● **Extract**:
● ● ● ●

Photography by LYDIA THOMPSON
Writing by Serena Lei; LYDIA THOMPSON
In her lowest moments, Elise Feldt believed the doubters who said she should give up her kids. She was a 25-year-old single mother working two jobs and often went days without seeing her boys, who were left in their grandmother’s care as Elise worked. Still, she could barely afford her rent and counted on church donations of food for her family.
“I was close to crushing defeat several times,” she said. “It’s hard being at that moment where you wonder if people are right, if you do need to give up your kids… I just needed to know they were going to be okay.”
Though she excelled in high school, Elise dropped out of college at 19 when she became pregnant with her first son, Everett. It was her first step off the traditional college-to-career path she had always envisioned, and returning to that path became harder and more impractical the longer she was away.
Only 56 percent of students who are enrolled at four-year colleges get a degree after six years. In a Pew Research Center survey, two-thirds of adults ages 18 to 34 who do not have a bachelor’s degree said that a major reason for not continuing their education is their need to support their family; about half of all surveyed said they can’t afford to go to college. And many students, whether they graduate or not, end up saddled with crushing tuition debt.
For Elise and many others, the path to getting job skills, an education, and a career wasn’t college—it was an apprenticeship.
After Everett was born, Elise and Everett’s father married and had a second son, Avi. Although Elise worked on and off during their marriage, her job prospects were slim without a college degree. When they divorced, Elise struggled to support her family alone.
When her uncle told her about The Apprentice School, a vocational school founded by Newport News Shipbuilding in Virginia, Elise was excited by the idea and hoped an apprenticeship would give her and her family more stability and a better home life. She applied and was accepted as a pipe fitter in 2011.
Through her apprenticeship, Elise learned job skills through college courses while receiving on-the-job training. Rather than paying tuition, students are paid for their work (the minimum salary at the end of the four-year program is $56,000) and receive benefits. Graduates are guaranteed a job with Newport News Shipbuilding, which builds aircraft carriers and submarines for the Navy as a division of military contractor Huntington Ingalls Industries.
“They give us firsthand, real-world experience,” Elise said. She would take what she learned in class—math, ship design, and programming skills—and apply it directly to her job. “Slowly but surely you become more and more knowledgeable and it builds on itself. It’s such an efficient way of going about teaching someone.”
More important for Elise, the apprenticeship gave her the time and financial resources to take care of her kids. What she may not have known is that the work was also good for her health and the health of her family.
In February, Elise sat in the dining room of her home watching her son Avi, 9, spoon a heap of Cinnamon Toast Crunch into his mouth. Avi broke the silence and murmured something to her. Her eyes lit up, and together they giggled at his joke. Five years ago, these quiet moments between Elise and her two sons were rare.

● ● ● ●

● **What needs to be done**: Please decide whether each statement below agrees with the article on Elise Feldt, answering yes or no and quoting the words from the article that settle it. (a) Elise was accepted at The Apprentice School as a pipe fitter in 2011. (b) Students in the apprenticeship program pay tuition for their courses. (c) Elise left college at age 21.

● **Recorded data**:

● ● ● ●

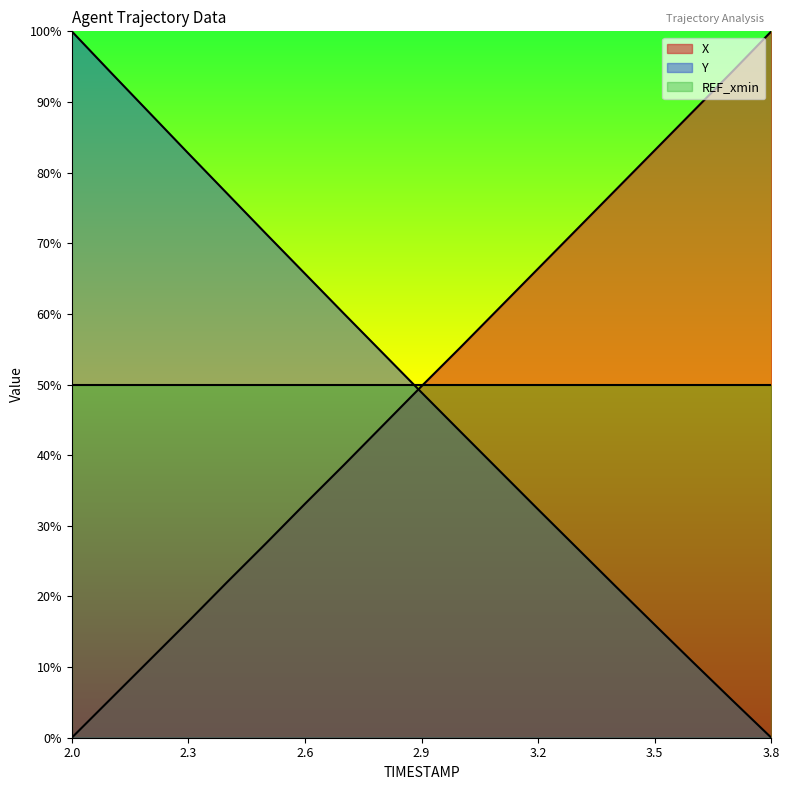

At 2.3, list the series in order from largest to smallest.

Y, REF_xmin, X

● ● ● ●

● **Solution**:
(a) Yes: "She applied and was accepted as a pipe fitter in 2011."
(b) No: "Rather than paying tuition, students are paid for their work"
(c) No: "Elise dropped out of college at 19 when she became pregnant with her first son, Everett."